It has been a while since I have written but no news is good news, right? :) A week after the first treatment, I felt completely back to normal--no hunger or headaches. My energy has been back as well as the belly I lost. I have been busy Xmas shopping, cooking, cleaning, and spending time with the kids. After getting accustomed to a full week of both moms cooking and cleaning for us day and night, we were rudely awakened with the return of "normal life" and having to clean up after ourselves. It was hard to admit that we really didn't need the extra help anymore (although there were times of weakness when we still called on Elt's mom to help us clean, haha).
Liam just turned 1 over the past week. Even though he's 1, he's still a baby in my eyes because he can't physically do a lot of things that Aidan could do at his age. Liam just started crawling on all fours a day before his birthday so he's finally getting around the house more without his walker. He's actually just discovered the fun of opening/closing doors, although he's trapped himself in the bathroom a couple of times. It's like a new world opened up to him since he couldn't really get into things as much in his walker.

● Available data
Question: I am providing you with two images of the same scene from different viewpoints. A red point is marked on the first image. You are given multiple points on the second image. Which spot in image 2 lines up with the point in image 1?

● Task objective
In the blog post about the family's recovery and Liam's first birthday, why does the writer still see Liam as a baby even though he has turned 1? Answer in one to three sentences.

● Exercise solution
Liam can't physically do many of the things Aidan could do at his age. He only started crawling on all fours the day before his birthday.